9 thoughts on “Cursive Bill Released From Delaware House Education Committee

  1. The ability to write and print in a legible hand is most necessary to maintain our culture. Proper printing of numerals allows the student to line up a math problem for a solution. Teaching would be effective if students work could be read.

    It is necessary to teach the traditional manner of holding a pen. All students 1 thru 12 currently used the modified club grip. We have failed these soon to be adults. Bring back legibility.


  2. Re:
    “Many of the folks who opposed the bill were not in favor of student’s learning cursive” — the use of “student’s” here leads me to wonder whether some who defend a mandate of cursive are warmer in its defense than they would be in the defense of grammar or punctuation.

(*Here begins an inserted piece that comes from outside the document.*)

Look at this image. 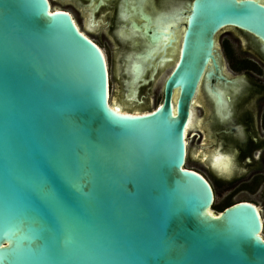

        1. No, it is called a “typo”, which I fixed. Which also reminded me that they were in favor of students learning cursive but felt it shouldn’t be a state mandate. Another “typo” on my part. I won’t pretend I am the grammar king of the world. But I do try to look out for the best interest of students. I make NO profit for what I advocate for. Can you say the same?


          1. Do you do your job for free?

            Do the producers of cursive curricula do their job for free, either.

            Since I do not have that luxury, my web-site — like the letter which you considerately reproduced in full — also mentions and recommends handwriting products and resources which aren’t produced by me and aren’t sold by me. (Many of those products and resources are, in fact, cost-free, and I receive no kickback from the ones that aren’t.)
            As far as I can find out, the million-dollar corporations which produce cursive textbooks (whose sales are strongly benefited by cursive mandates) do not recommend any handwriting products or resources that they themselves do not produce and sell. Have you asked your “conflict of interest” questions of, say, Zaner-Bloser, Incorporated — the head of whose handwriting textbooks division (Kathleen Wright) regularly testifies at legislative hearings for cursive mandate bills? It is common for legislators to receive mailings on cursive from sales representatives at Zaner-Bloser and other companies in the cursive handwriting business, shortly before those legislators (independently, one presumes) draw up bills to mandate cursive handwriting.